By a 12-4 vote on Thursday, a South African parliamentary committee called for a constitutional amendment that would allow land to be expropriated without compensation. Three political parties voted for it, including the ruling African National Congress, which holds a majority in Parliament.

But there is still a long road to travel before South Africa’s politicians will be able to satisfy all the time-consuming requirements for changing the constitution. It certainly won’t be done before the national elections next year, and those elections will cause further delays in the process.

In sharp contrast to the Zimbabwe land invasions that are often evoked by right-wing groups in the campaign to raise international alarm, South Africa’s process has been painstakingly cautious.

It has taken nine months of slow work – including dozens of public hearings, more than 720,000 written submissions and two extensions of the committee’s deadline – to get as far as the first decision by the constitutional review committee this week. And in a further complication, lobby groups and opposition parties are already planning to launch a court challenge of the committee’s vote, complaining that the committee failed to consider all of the written submissions.

Five of South Africa’s political parties are opposing a constitutional amendment on land expropriation. In their submissions to the committee, each raised procedural objections that could set the stage for more legal challenges in the future.

Even after the committee vote this week, the changes are facing many more hurdles. There will be debates and votes in both houses of Parliament, a new committee to draft the amendment, an accompanying law in Parliament, more public hearings, more written submissions and more votes. The drafting process will be difficult because the two biggest supporters of a constitutional amendment, the ANC and the opposition Economic Freedom Fighters, have deep disagreements on the wording of the amendment.

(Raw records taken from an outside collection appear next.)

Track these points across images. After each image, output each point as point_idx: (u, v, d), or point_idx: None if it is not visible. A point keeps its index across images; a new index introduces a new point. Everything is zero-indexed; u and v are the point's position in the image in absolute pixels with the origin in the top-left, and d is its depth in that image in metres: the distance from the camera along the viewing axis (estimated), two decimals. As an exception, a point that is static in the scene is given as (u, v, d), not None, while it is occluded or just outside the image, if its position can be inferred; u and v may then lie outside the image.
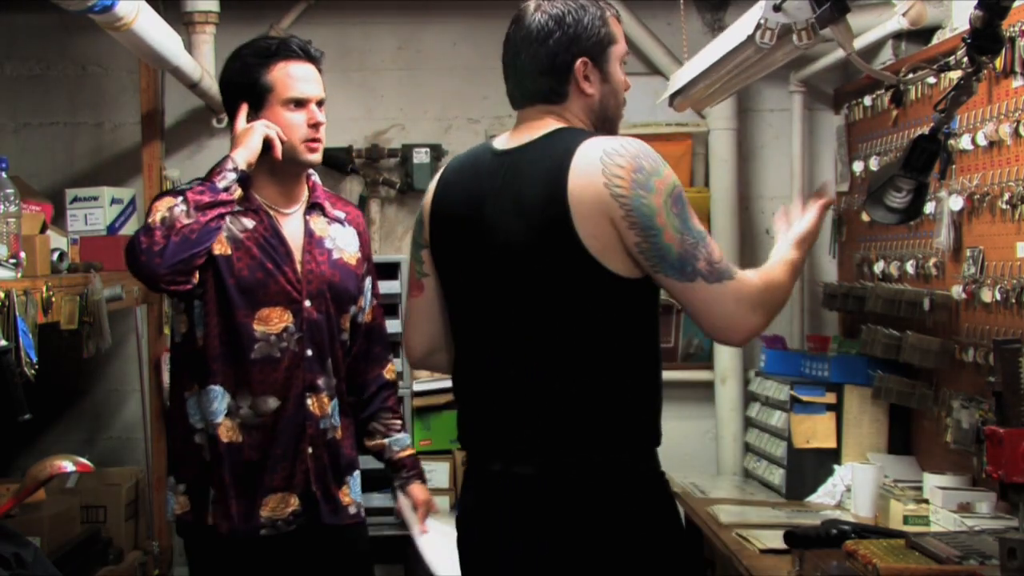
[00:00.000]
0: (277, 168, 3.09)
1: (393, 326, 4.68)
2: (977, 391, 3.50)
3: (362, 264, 3.25)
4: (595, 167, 2.35)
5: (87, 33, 4.89)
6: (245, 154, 3.02)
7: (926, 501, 3.48)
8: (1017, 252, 3.26)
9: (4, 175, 3.15)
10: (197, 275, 2.97)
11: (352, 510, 3.17)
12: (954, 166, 3.59)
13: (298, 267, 3.10)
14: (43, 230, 3.57)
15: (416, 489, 3.28)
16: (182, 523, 3.09)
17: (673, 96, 3.90)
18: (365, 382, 3.28)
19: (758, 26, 2.70)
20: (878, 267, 4.25)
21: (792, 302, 5.03)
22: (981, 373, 3.45)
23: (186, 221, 2.89)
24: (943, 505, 3.35)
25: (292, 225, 3.14)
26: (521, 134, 2.51)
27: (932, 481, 3.54)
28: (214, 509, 3.03)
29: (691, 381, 5.02)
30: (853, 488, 3.84)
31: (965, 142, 3.50)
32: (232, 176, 2.99)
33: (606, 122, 2.56)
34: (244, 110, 3.09)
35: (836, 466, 4.09)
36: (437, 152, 4.96)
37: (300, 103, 3.07)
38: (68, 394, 5.02)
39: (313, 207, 3.18)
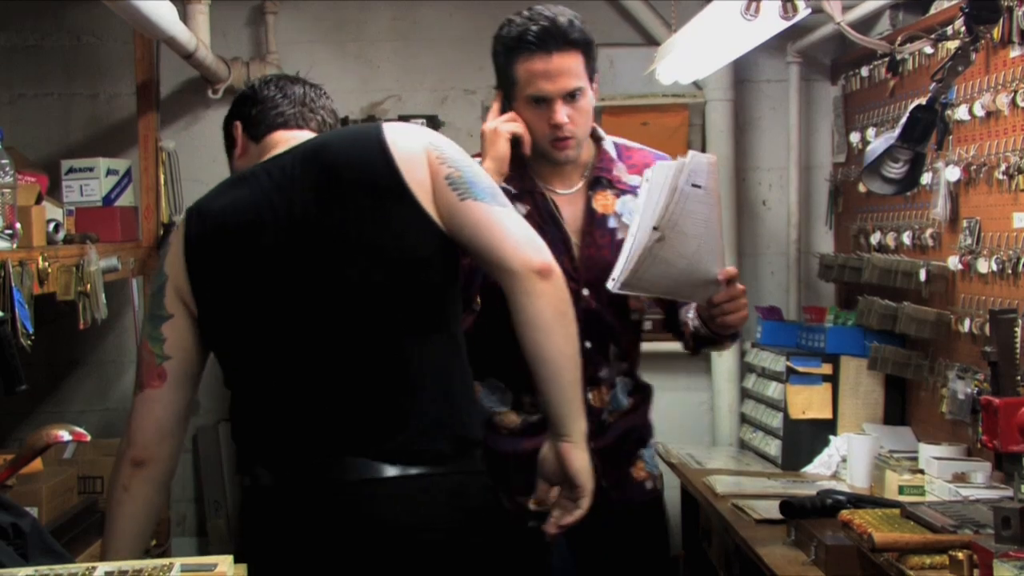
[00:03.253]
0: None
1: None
2: (973, 361, 3.51)
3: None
4: (410, 127, 2.39)
5: (81, 3, 4.88)
6: (494, 167, 2.80)
7: (921, 471, 3.49)
8: (1014, 222, 3.26)
9: (-1, 146, 3.14)
10: (477, 300, 2.83)
11: (648, 485, 3.02)
12: (951, 136, 3.58)
13: (575, 252, 2.89)
14: (38, 201, 3.56)
15: None
16: None
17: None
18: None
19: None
20: (874, 238, 4.25)
21: (788, 273, 5.05)
22: (977, 343, 3.45)
23: None
24: (938, 475, 3.36)
25: (572, 205, 2.93)
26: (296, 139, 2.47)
27: (927, 451, 3.54)
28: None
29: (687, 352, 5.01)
30: (849, 458, 3.84)
31: (962, 112, 3.50)
32: None
33: None
34: (499, 99, 2.91)
35: (832, 437, 4.10)
36: (434, 123, 4.94)
37: (540, 101, 2.81)
38: (64, 365, 5.02)
39: (597, 181, 2.94)
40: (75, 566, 1.86)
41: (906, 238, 3.96)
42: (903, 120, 2.98)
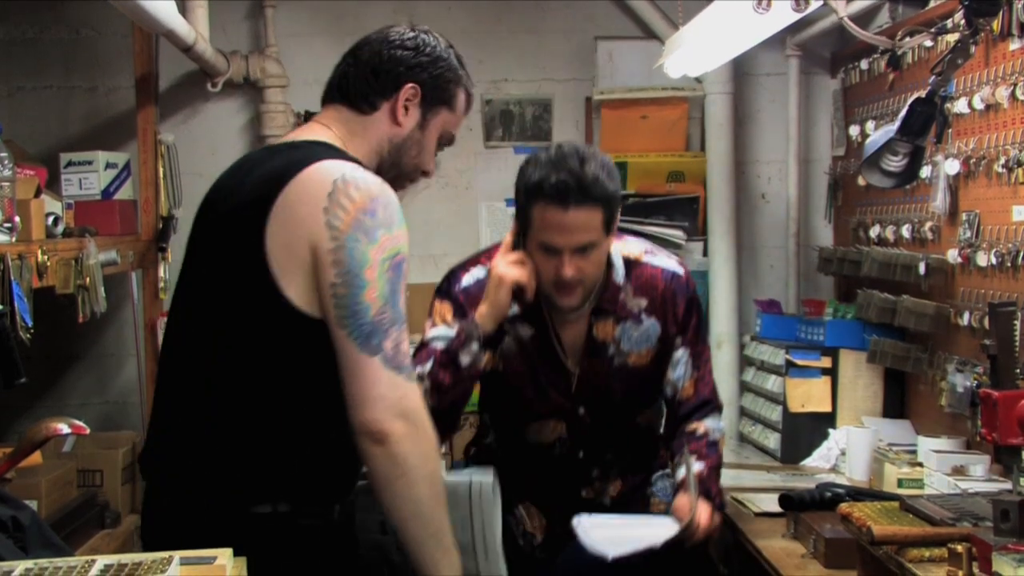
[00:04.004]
0: None
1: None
2: (972, 355, 3.51)
3: (656, 352, 3.04)
4: (324, 185, 2.15)
5: (80, -4, 4.88)
6: (491, 313, 2.84)
7: (920, 464, 3.49)
8: (1013, 216, 3.26)
9: (-2, 139, 3.14)
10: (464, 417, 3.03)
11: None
12: (950, 130, 3.58)
13: (573, 378, 3.01)
14: (37, 194, 3.56)
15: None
16: None
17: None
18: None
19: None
20: (874, 231, 4.25)
21: (787, 267, 5.05)
22: (976, 337, 3.45)
23: (432, 404, 2.49)
24: (937, 468, 3.36)
25: (574, 329, 3.00)
26: (296, 135, 2.43)
27: (926, 444, 3.55)
28: None
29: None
30: (848, 452, 3.85)
31: (962, 105, 3.49)
32: (476, 347, 2.83)
33: (392, 169, 2.40)
34: (514, 231, 2.91)
35: (831, 430, 4.10)
36: (433, 116, 4.94)
37: (551, 248, 2.83)
38: (64, 359, 5.02)
39: (601, 310, 2.99)
40: (74, 559, 1.86)
41: (905, 231, 3.96)
42: (902, 113, 2.98)
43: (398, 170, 2.42)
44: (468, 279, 3.00)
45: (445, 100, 2.44)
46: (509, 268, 2.83)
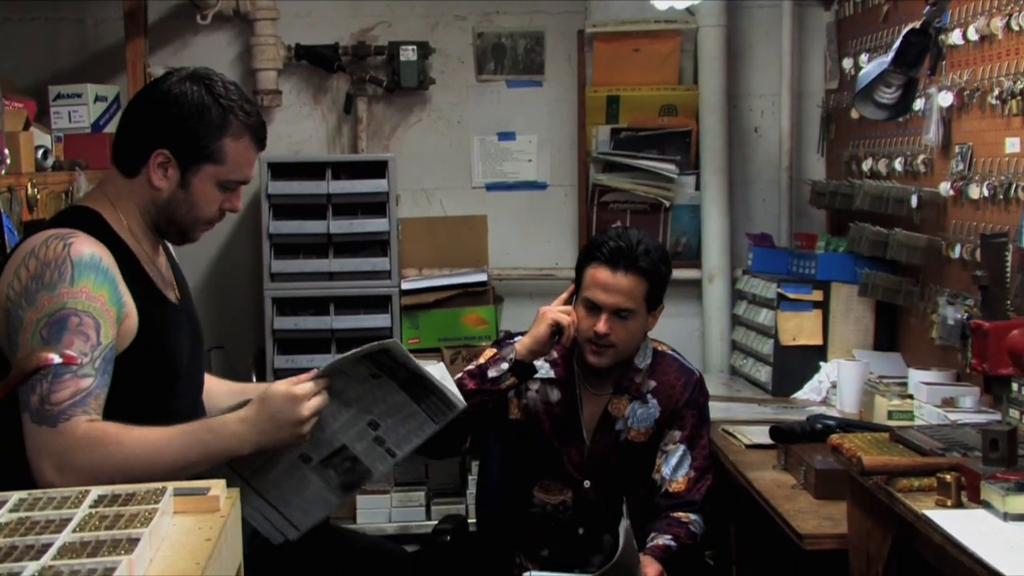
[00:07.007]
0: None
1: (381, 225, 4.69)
2: (963, 287, 3.51)
3: (653, 433, 3.25)
4: (18, 259, 2.30)
5: (67, -74, 4.81)
6: (529, 344, 3.12)
7: (910, 396, 3.51)
8: (1006, 148, 3.25)
9: (-15, 70, 3.11)
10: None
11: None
12: (944, 61, 3.56)
13: (586, 447, 3.25)
14: (26, 127, 3.53)
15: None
16: None
17: None
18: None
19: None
20: (866, 164, 4.24)
21: (780, 200, 5.03)
22: (968, 269, 3.46)
23: None
24: (927, 400, 3.38)
25: (595, 405, 3.27)
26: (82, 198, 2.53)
27: (917, 377, 3.56)
28: None
29: (678, 279, 4.98)
30: (839, 384, 3.86)
31: (956, 37, 3.47)
32: (505, 366, 3.12)
33: (171, 226, 2.49)
34: (570, 292, 3.21)
35: (822, 363, 4.12)
36: (424, 50, 4.90)
37: (593, 306, 3.13)
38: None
39: (620, 387, 3.26)
40: (68, 490, 1.87)
41: (898, 164, 3.95)
42: (896, 44, 2.97)
43: (177, 226, 2.49)
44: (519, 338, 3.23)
45: (204, 157, 2.42)
46: (554, 310, 3.12)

One reason to anticipate long delays is the track record of South Africa’s own postapartheid history. The ruling party, the ANC, has been promising land-policy changes since it took office in 1994. Yet little has changed, and the vast majority of private commercial farmland still remains in the hands of white farmers. Hobbled by corruption, institutional weakness and legal confusion, the ANC government has lacked the technical capacity and political willpower to make any substantial changes in land ownership, despite the persistent inequality and the continuing land scarcity for many impoverished blacks.

In 1994, the government set a goal of transferring 30 per cent of agricultural land to black owners by 2014, but it has fallen far short of that target. Somewhere between 9 per cent and 21 per cent of farmland has been transferred to black people over the past two decades, studies have found.

The government set up a process of land claims to provide justice to those who lost their land under the apartheid and preapartheid regimes, but 26,000 of those claims are still unresolved. At the current pace of about 560 claims being settled a year, it could take 46 years to settle the claims. And thousands of additional claims were filed when the process was recently reopened.

As the country debates a possible constitutional amendment, President Cyril Ramaphosa has appointed an advisory panel to recommend a land-policy process that will provide greater justice for South Africans – but will also protect food security, increase agricultural production and bolster economic growth.

“We are not going to do it in terms of people grabbing land and creating disorder,” Mr. Ramaphosa told journalists in France this week.